Kadare entra no debate
De nome secular - Agnes Gonxha Bojaxhiu -, madre Teresa nasceu em 26 de agosto de 1910, em Uskub (atual Skopje), uma cidade multicultural do Império Otomano. Skopje é, hoje, a capital da Macedônia, mas pertencia à Albânia. Sua mãe era uma albanesa, de uma família de Kosovo.
Já a origem de seu pai até hoje não está tão clara. Ele faleceu quando a religiosa ainda era criança. Os albaneses alegam que ele seria um dos seus, enquanto na Macedônia há os que sustentem a tese de que pertencia aos "valacos", um povo eslavo ortodoxo dos Bálcãs.

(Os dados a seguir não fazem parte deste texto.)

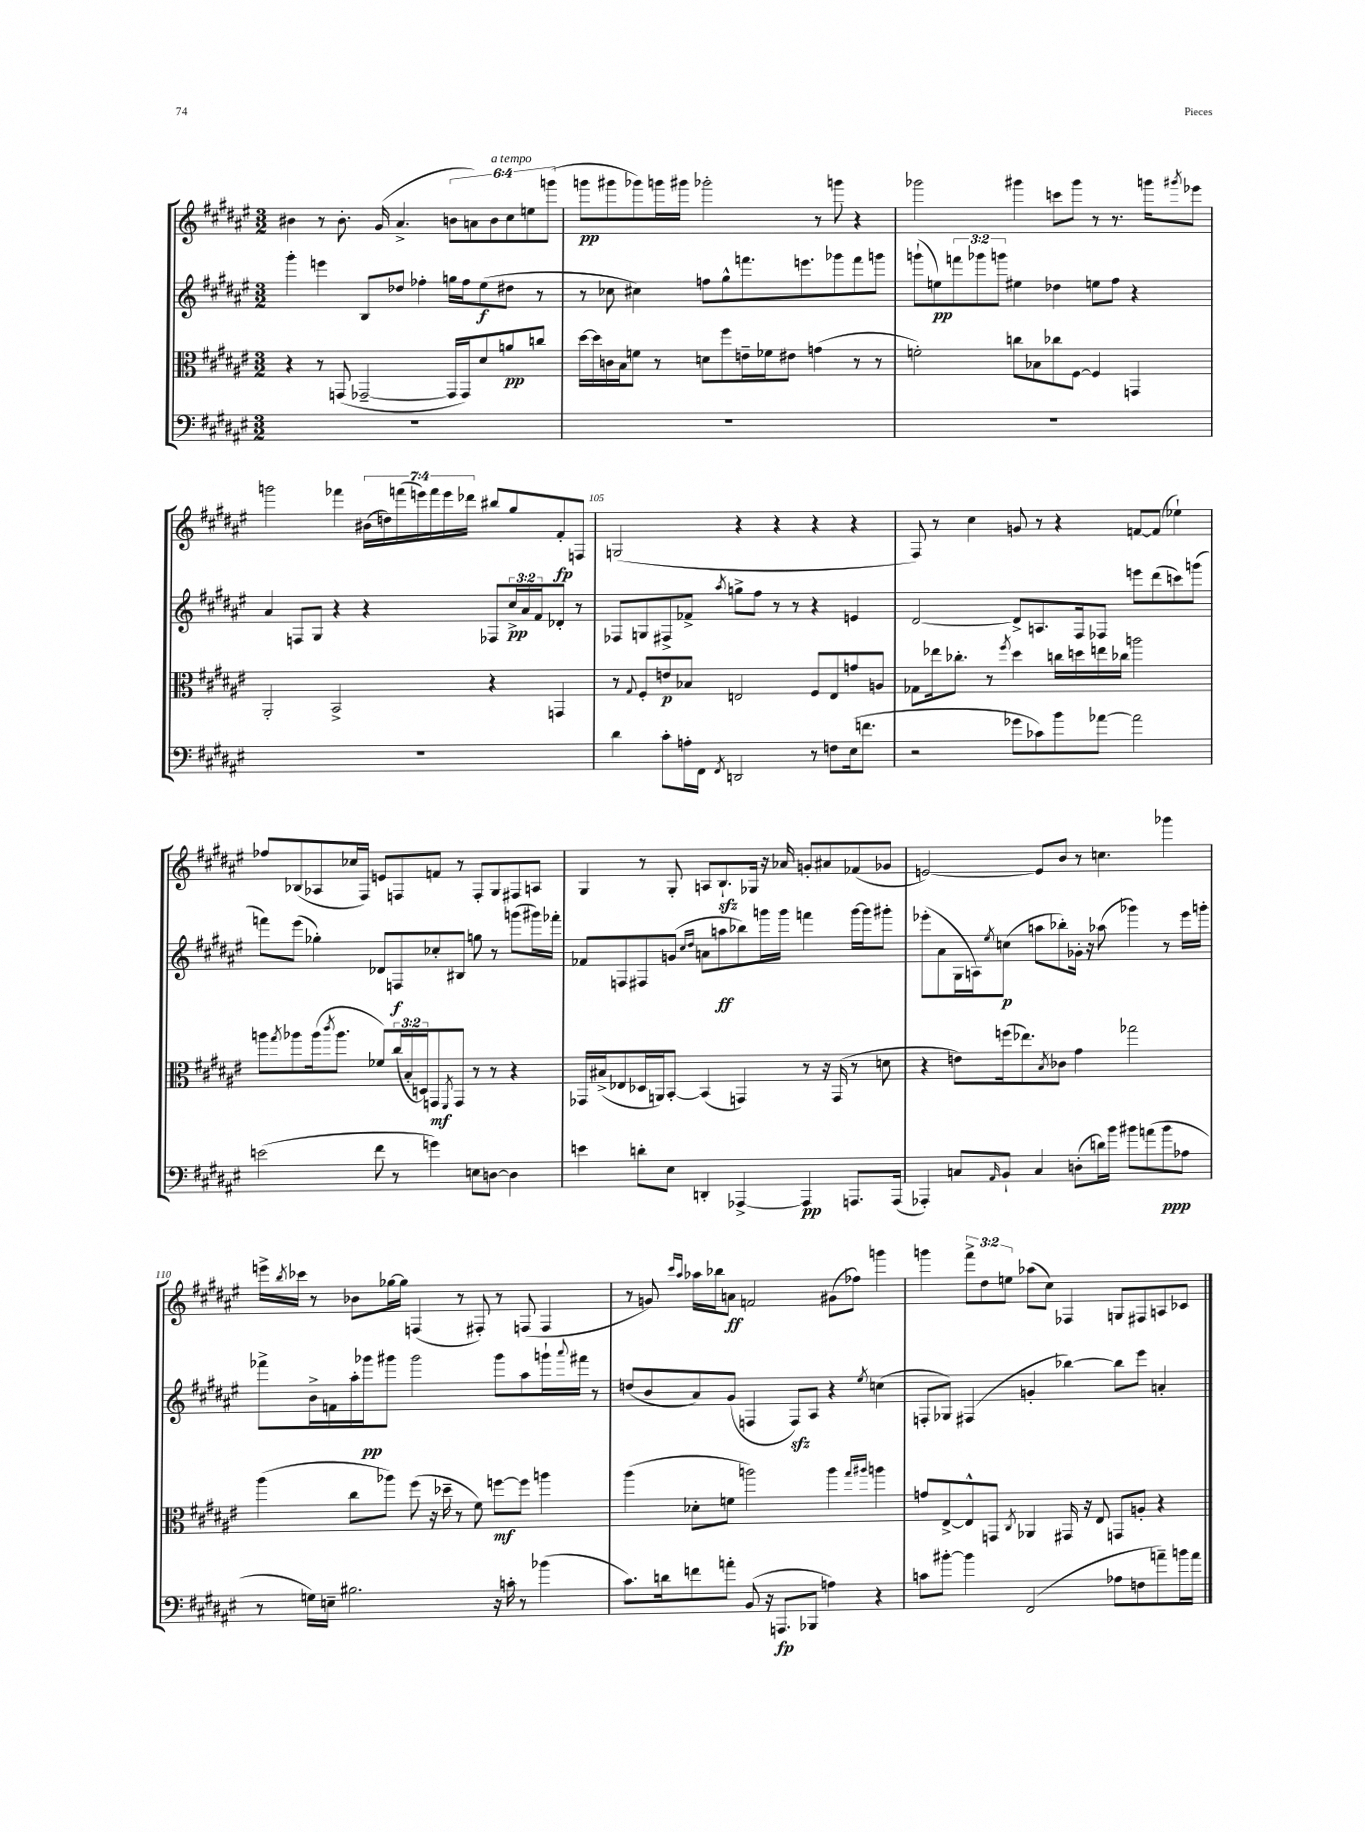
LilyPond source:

<<
\new StaffGroup <<
\new Staff = "s0" {
    \clef treble \key fis \major \numericTimeSignature \time 3/2 \override Staff.TupletNumber.text = #tuplet-number::calc-fraction-text
    bis'4 r8 bis'8.-. gis'16( ais'4.-> \tuplet 6/4 { b'8 a'8) b'8^\markup { \italic "a tempo" } cis''8 e''8 g'''8( } |
    g'''8\pp gis'''8 ges'''8) g'''16 gis'''16 ges'''2-. r8 g'''8 r4 |
    ges'''2 gis'''4 c'''8 gis'''8 r8 r8. g'''16 \acciaccatura { gis'''8 } ees'''8 |
    g'''2 fes'''4 \tuplet 7/4 { bis'16( d''16) f'''16( e'''16) f'''16 e'''16 des'''16 } bis''8 gis''8 fis'8-.\fp f8 |
    g2( r4 r4 r4 r4 |
    fis8) r8 cis''4 g'8 r8 r4 f'8~ f'8( ees''4-!) |
    fes''8 bes8( aes8 ces''16 fis16) e'8 f8 f'8 r8 f8-. gis8 fis8 a8 |
    gis4 r8 gis8-. a8 b8.-!\sfz ges16 r16 aes'16 g'8-. ais'8 fes'8( ges'8 |
    e'2~) e'8 b'8 r8 c''4. ges'''4 |
    e'''16-> \acciaccatura { b''8 } ces'''16 r8 bes'8 ges''16~ ges''16 f4( r8 fis8-.) r8 f8( f4 |
    r8 g'8) \grace { cis'''16 ais''16 } aes''16 bes''16 a'8\ff f'2 gis'8( fes''8) g'''4 |
    g'''4 \tuplet 3/2 { fis'''8-> dis''8 e''8 } aes''8( cis''8) fes4 g8 fis8 a8 ces'8 \bar "|." |
}
\new Staff = "s1" {
    \clef treble \key fis \major \numericTimeSignature \time 3/2 \override Staff.TupletNumber.text = #tuplet-number::calc-fraction-text
    gis'''4-. e'''4 b8 des''8 fes''4-. g''16 fes''16 eis''8\f( dis''8 r8 |
    r8 ces''8 cis''4) f''8 gis''8-^ f'''8. e'''8. ges'''8 f'''8 g'''8 |
    g'''8-!( e''8\pp) \tuplet 3/2 { f'''8 ges'''8 g'''8 } eis''4 des''4 e''8 fis''8 r4 |
    ais'4 f8 gis8 r4 r4 fes8 \tuplet 3/2 { cis''16->\pp ais'16 fis'16 } des'8-. r8 |
    fes8 g8 fis8-> fes'8-> \acciaccatura { ais''8 } g''8-> fis''8 r8 r8 r4 e'4 |
    dis'2~ dis'8-> a8. fis16 fes8 e'''8 dis'''8( c'''8) g'''8( |
    f'''8) eis'''8( ges''4-.) des'8 f8\f ces''8-. bis8 g''8 r8 g'''8( gis'''16) fes'''16-. |
    fes'8 f8 fis8 g'8( \grace { cis''16 dis''16 } a'8 a''8\ff bes''8) g'''16 g'''16 f'''4 g'''16~ g'''16 gis'''8-. |
    ees'''8-.( ais'8 gis16 a16) \acciaccatura { eis''8 } c''8\p( a''8 bes''8-.) ges'16-. r16 aes''8( ges'''4) r8 ees'''16 g'''16-. |
    fes'''8-> b'16-> f'16 ais''16-. ges'''16\pp gis'''8 gis'''2 gis'''8 ais''8 g'''16-! \appoggiatura { ais'''8 } fis'''16 r8 |
    d''8( b'8 ais'8) gis'8( f4 f8\sfz) ais8 r4 \acciaccatura { eis''8 } c''4( |
    f8-. ges8) fis4( g'4-. bes''4~) bes''8 eis'''8 a'4-. \bar "|." |
}
\new Staff = "s2" {
    \clef alto \key fis \major \numericTimeSignature \time 3/2 \override Staff.TupletNumber.text = #tuplet-number::calc-fraction-text
    r4 r8 g,8( ges,2~-- ges,16 ges,16) dis'8 a'8\pp c''8 |
    dis''16~ dis''16 c'16 b16 f'8 r8 d'8 fis''8 e'16-- fes'16 eis'8 g'4( r8 r8 |
    f'2-.) c''8 bes8 ces''8 fis8~ fis4 g,4 |
    ais,2-. b,2-> r4 g,4 |
    r8 \appoggiatura { gis8 } fis8-. e'8\p bes8 e2 fis8 e8 g'8 a8 |
    ges8 ees''16 ces''8.-. r8 \acciaccatura { fis''8 } dis''4 c''16 d''16 e''16 ces''16 a''2 |
    a''8 \acciaccatura { gis''8 } aes''8 aes''16( \acciaccatura { cis'''8 } aes''8. fes'8) \tuplet 3/2 { cis''16( b16-. d16) } g,8\mf \acciaccatura { fis,8 } g,8 r8 r8 r4 |
    ges,16 bis16->( ees8 des16 a,16) b,8~-. b,4( g,4) r8 r16 g,16( r8 d'8 |
    r4 e'8) f''16( ees''8.) \acciaccatura { b8 } ces'8 gis'4 ges''2 |
    ais''4( cis''8 aes''8) fis''8( r16 des''16-- r8 fis'8) f''8~\mf f''8 a''4 |
    ais''4( des'8-. f'8 a''2) a''4 \grace { gis''16 ais''16 } a''4 |
    g'8 eis8~-> eis8-^ g,8 \acciaccatura { cis8 } aes,4 gis,16 r16 eis8 g,8 a8-. r4 \bar "|." |
}
\new Staff = "s3" {
    \clef bass \key fis \major \numericTimeSignature \time 3/2
    R1. |
    R1. |
    R1. |
    R1. |
    dis'4 cis'8-. a16-. fis,16 \acciaccatura { fis,8 } d,2 r8 f8 eis16( f'8. |
    r2 ges'8 ces'8) b'8 aes'8~ aes'2 |
    e'2( fis'8 r8 g'4) e8 d8~ d4 |
    e'4 d'8-. eis8 d,4-. aes,,4~-> aes,,4\pp a,,8. a,,16( |
    aes,,4-.) c8 \grace { ais,16 } b,8-! c4 d8-.( d'16) b'16 bis'8 a'8( bis'8\ppp aes8 |
    r8 g16) e16-- bis2. r16 c'16-. r8 bes'4( |
    cis'8.) d'16 f'8 a'8-. b,8( r16 a,,8.\fp bes,,8 a4) r4 |
    c'8 bis'8~-. bis'4 fis,2( aes8 f8 a'8--) b'16 a'16 \bar "|." |
}
>>
>>
\layout { \context { \Score currentBarNumber = #101 \override BarNumber.break-visibility = ##(#f #t #t) barNumberVisibility = #(every-nth-bar-number-visible 5) } }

"A madre Teresa nasceu em Skopje, mas nunca é designada como macedônia", disse o historiador albanês Moikom Zeqo.
Ela "sempre falou de suas origens albanesas e de sua missão universal", completou o especialista.
Os macedônios preferem fazer referência ao lugar onde ela nasceu, Skopje.
"Sabemos que é uma das nossas", defendeu a diretora da Comissão Nacional de Comunidades Religiosas da Macedônia, Valentina Bozinovska.
Madre Teresa deixou sua terra natal no final da década de 1920 para seguir o noviciado na Irlanda. Depois, partiu para a Índia, em 1929. Desde então, a Segunda Guerra Mundial, a desintegração da Iugoslávia e os conflitos da década de 1990 convulsionaram a região dos Bálcãs.
Sua mãe e sua irmã deixaram Skopje para viver em Tirana na década de 1930, mas a religiosa foi proibida de entrar no país durante a ditadura comunista de Enver Hoxha. Pôde voltar apenas em 1989, quatro anos após a morte do ditador e um ano antes da queda do comunismo, para visitar o túmulo de seus entes queridos.
"A pessoa célebre pertence a toda a humanidade, mas também tem raízes, uma nação à qual estão vinculados por laços de sangue", disse à AFP o escritor albanês Ismail Kadare.
Uma cidadã indiana
Para Maja Vaneska, uma macedônia de 28 anos, "ela nasceu aqui, foi criada aqui, viveu aqui, brincou com os amigos no lugar onde estamos. É um fato que é de Skopje".
Nesse país, estão previstas várias atividades para celebrar sua beatificação, entre elas uma missa em 11 de setembro, com um enviado do papa. Além disso, o Banco Central vai cunhar uma moeda em sua homenagem.
Antes de sua morte em 1997, a religiosa visitou o país quatro vezes.
Para Valentina Bozinovska, a religiosa é um símbolo da "unificação cultural", em um país em que pelo menos 25% da população é albanesa.
Nas palavras da própria madre: "por sangue, sou albanesa; por minha nacionalidade, sou indiana. Por minha fé, sou uma religiosa católica. Em relação ao que foi meu chamado, eu pertenço a este mundo. E, no que diz respeito ao meu coração, pertenço inteira ao coração de Jesus", escreveu.
Quando a Albânia reivindicou seus restos mortais, Nova Délhi respondeu apenas que a religiosa "descansava em seu país, em sua terra".
A polêmica desagrada à diretora do Memorial de Skopje, Renata Kutera Zdravkovska, que destaca o legado da religiosa.
"Acho que ela estaria realmente incomodada com esse tipo de debate", lamentou.